Dès 9h30, cinq étudiantes de "l'assoc" se retrouvent sur le campus. Avec leurs petites voitures, elles filent vers un Leclerc Drive à une quinzaine de kilomètres pour récupérer les invendus.

A la force du poignet, elles remplissent des caisses de quatre-quarts, de pâtes mais aussi de saumon ou de tarama - aucun produit n'est périmé - et remplissent leur véhicule à ras bord. "J'ai cours à 10h45, faut se dépêcher !", lance à ses copine Kaja, en 3e année d'italien.

De retour à la fac, elles déchargent les caisses de nourriture dans deux salles situées au rez-de-chaussée d'un bâtiment, au milieu de ce vaste campus qui accueille 24.000 étudiants, construit en dehors du centre-ville après mai 1968.

Il faut stocker et organiser avec soin les quelque 400 kg de denrées dont certaines ont aussi été récupérées à la fin des marchés. Car lors des précédentes "distrib", il y avait foule...
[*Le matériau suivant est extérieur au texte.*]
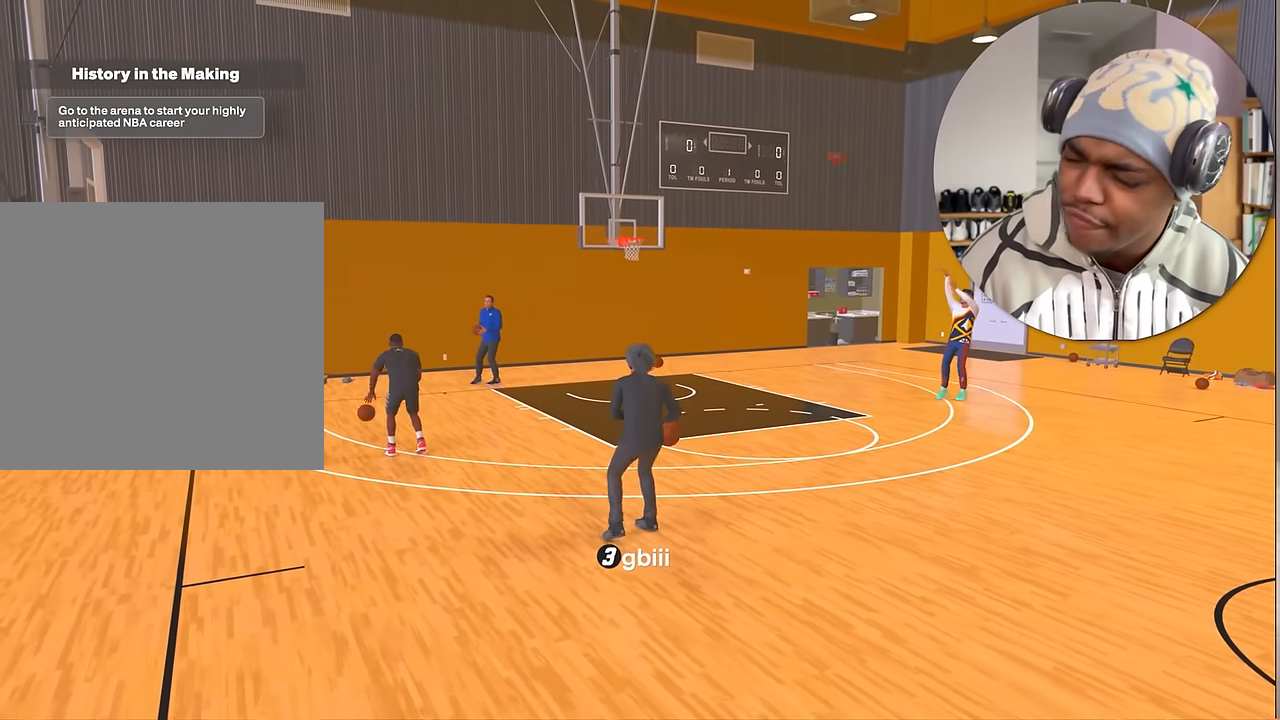
{"buttons": [], "left_stick": "center", "right_stick": "center", "events": []}
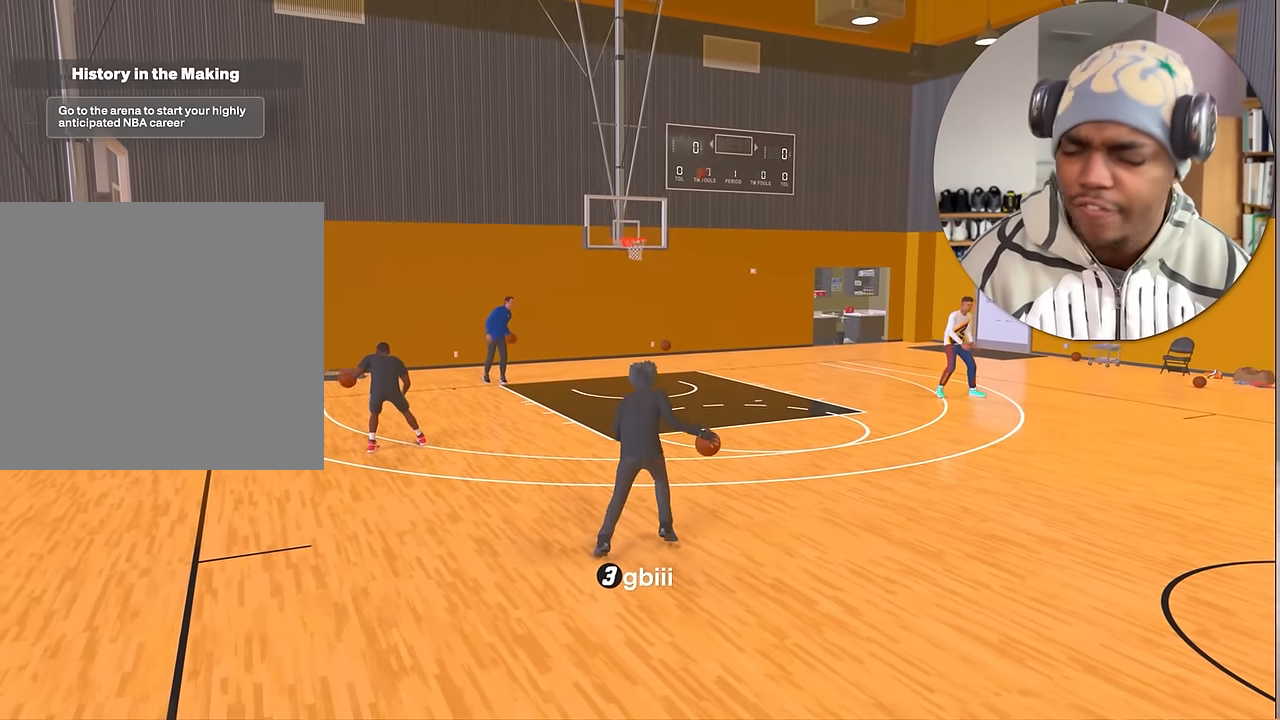
{"buttons": [], "left_stick": "down-right", "right_stick": "center", "events": [[300, "left_stick", "down-right"]]}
La trentaine de bénévoles ont constaté de visu que leur projet répondait à une nécessité: beaucoup d'étudiants peinent à se nourrir. Selon une étude réalisée en 2018 par l'Audiar (agence de développement de Rennes), "près d'un étudiant sur cinq affirme connaître des difficultés pour s'alimenter régulièrement".

- Changer "des pâtes et du riz" -

Le président de Rennes 2 Olivier David a constaté lui aussi "l'accélération de la précarisation", peut-être parce que les étudiants "sont moins encadrés par des mécanismes de solidarité familiale" et en raison des effets de la démocratisation de l'enseignement supérieur. Son université a ainsi connu une augmentation de 16% de ses effectifs entre 2009 et 2015, avec comme conséquence des plannings laissant parfois moins d’une heure pour déjeuner.

Et même en proposant des repas à 3,50 euros, le restaurant universitaire est hors de portée de certains étudiants, qui disent disposer d'un budget de seulement 40 euros par mois pour l'alimentation...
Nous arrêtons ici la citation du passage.